━━━ RECORDS FOR THE EXERCISE ━━━

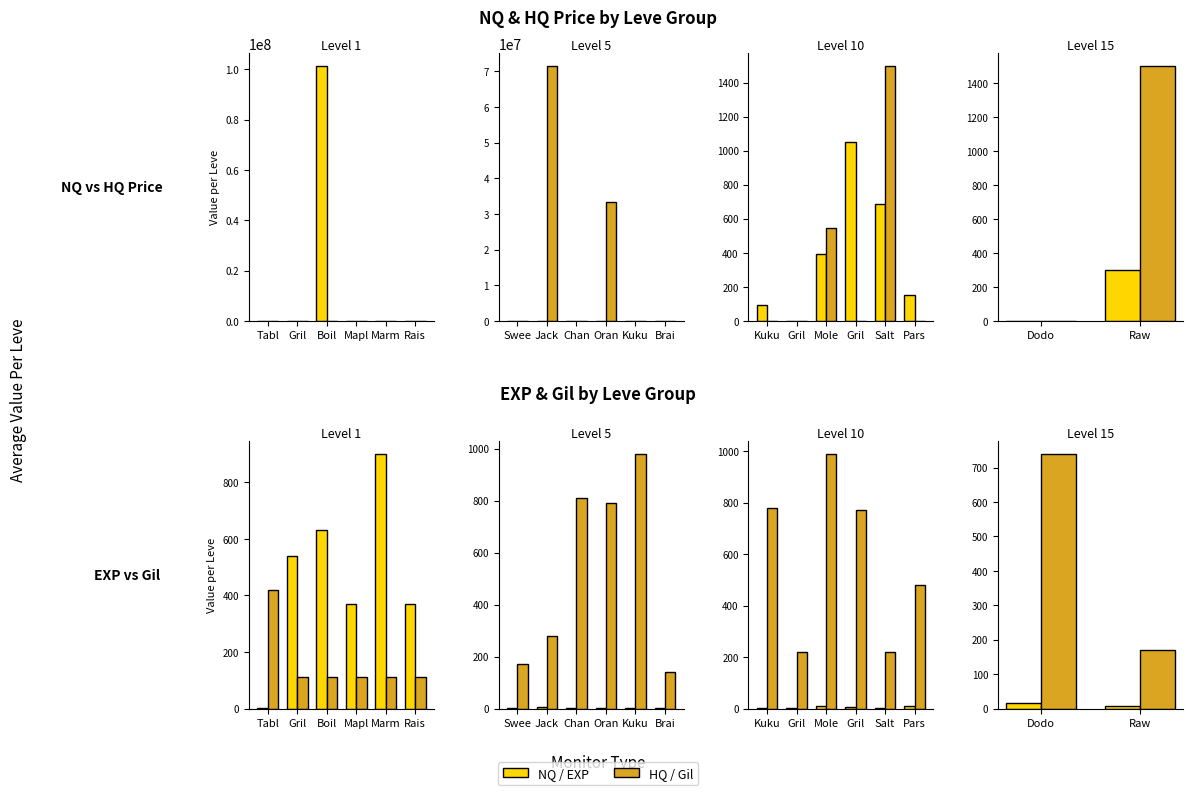

True or false: NQ Price has a value of 297 at Raw.

True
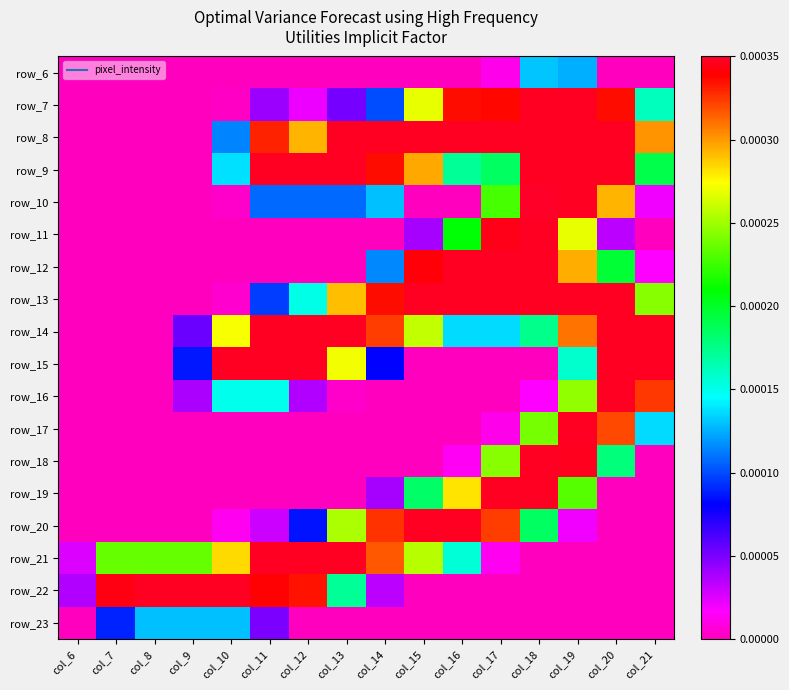

Count the number of categories in the chart.

16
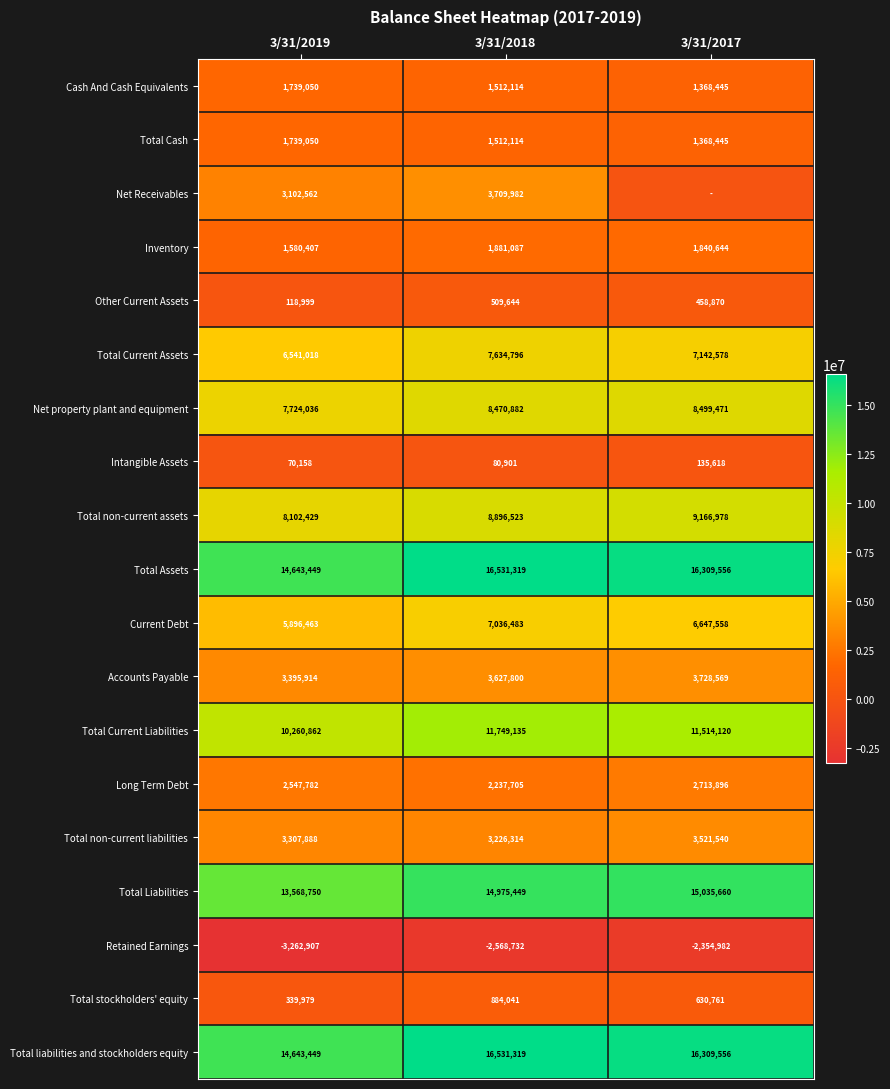

Where does the Other Current Assets series first go above 458870?

3/31/2018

━━━

TASK REQUIREMENTS:
Retype all the records above word for word, leaving out the pictures.

EXERCISE ANSWER:
True or false: NQ Price has a value of 297 at Raw.

True

Count the number of categories in the chart.

16

Where does the Other Current Assets series first go above 458870?

3/31/2018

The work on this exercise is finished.